ActivismMusicRaceVideos
speeches on white supremacy that fail to denounce systemic oppression fall short
“The New Black doesn’t blame other races for our issues,” music superstar Pharrell Williams told Oprah three years ago while promoting his hit-single “Happy”. “The New Black dreams and realizes that it’s not pigmentation: it’s a mentality, and it’s either going to work for you or it’s going to work against you. And you’ve got to pick the side you’re going to be on.”
But while paying homage to 90s game-changers at VH1’s annual Hip Hop Honors awards show, the artist must have realized that in the wake of Donald Trump and Colin Kaepernick, it’s no longer so beneficial to tell Black people to change their “mentality.” Instead, Williams had some new unhelpful platitudes to offer, imploring Americans to “open [their] eyes” to the current American political climate:
“So for everybody, everybody at home watching this and acting like y’all don’t see what’s going on out there, you gotta open your eyes,” Williams lectured. “Open your eyes.
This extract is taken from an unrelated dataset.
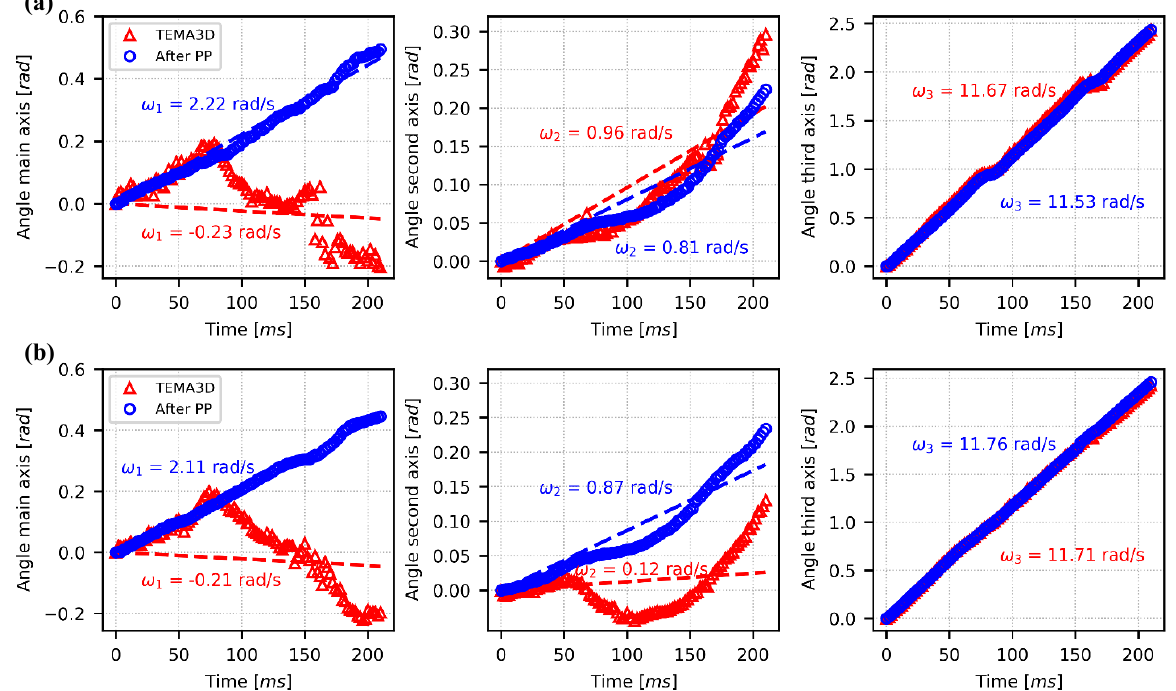
Figure 10. Cumulative rotation angles around the principal axes and corresponding estimated rotational velocities ( spinning brick calculated with (a) 4 views and (b) 6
You keep saying you don’t see what’s going on television, what’s happening to us, open your eyes. And if you look like how I look, then you know how we got here but we’re here and we’re not leaving. So, what are we gonna do?”
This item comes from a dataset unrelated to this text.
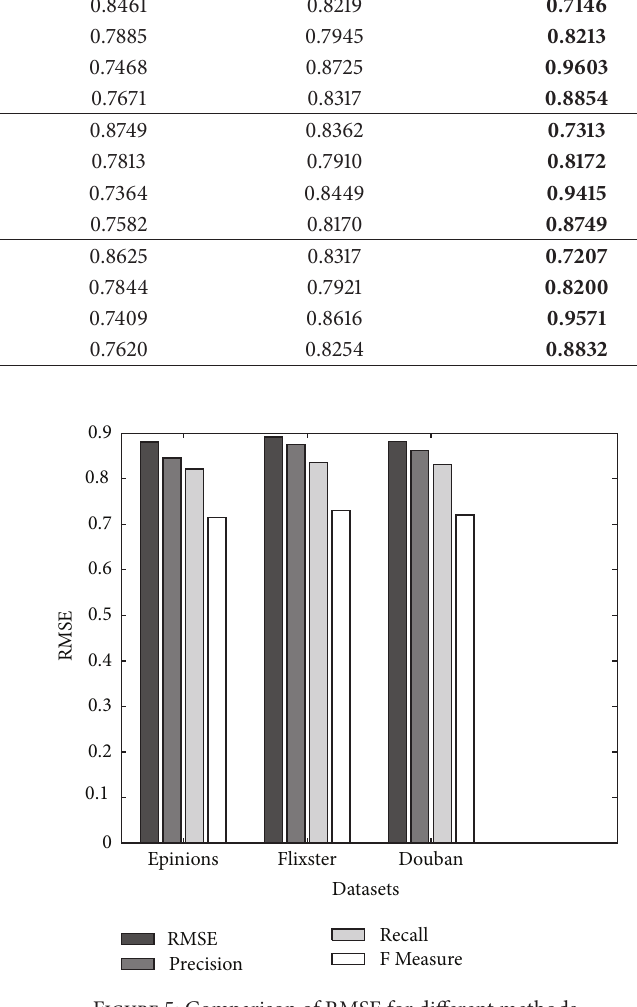
Figure 5: Comparison of RMSE for different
It would be a great message, and many liberal publications lauded it as such, if it actually meant anything at all. Unfortunately, it doesn’t. The problem isn’t that people won’t “open their eyes” to oppression (and if it was, I’m sure his 2014 comments didn’t help any), it’s that when they do see injustices they just don’t care.
There are countless examples of violence against marginalized communities and they keep on piling up. Despite this, people continue telling protestors to calm down, to stop inconveniencing the public, to change their “mentality,” and to “wait for the justice system to happen.” This is a systematic problem that cannot be fixed by pretending that the people who are participants in the system just need to see a little more clearly. No, they need to reject the system in total, and if they refuse to, they are part of the problem.
Focusing only on “bad” individuals and omitting systemic oppression is a strategy that has proven to be inefficient at best, dangerous at worst. It fails to address the real issue and lets whiteness off the hook. Everyone knows it’s bad to be a “white nationalists.” But dismantling the systems upheld by whiteness (including white liberals) is another story altogether.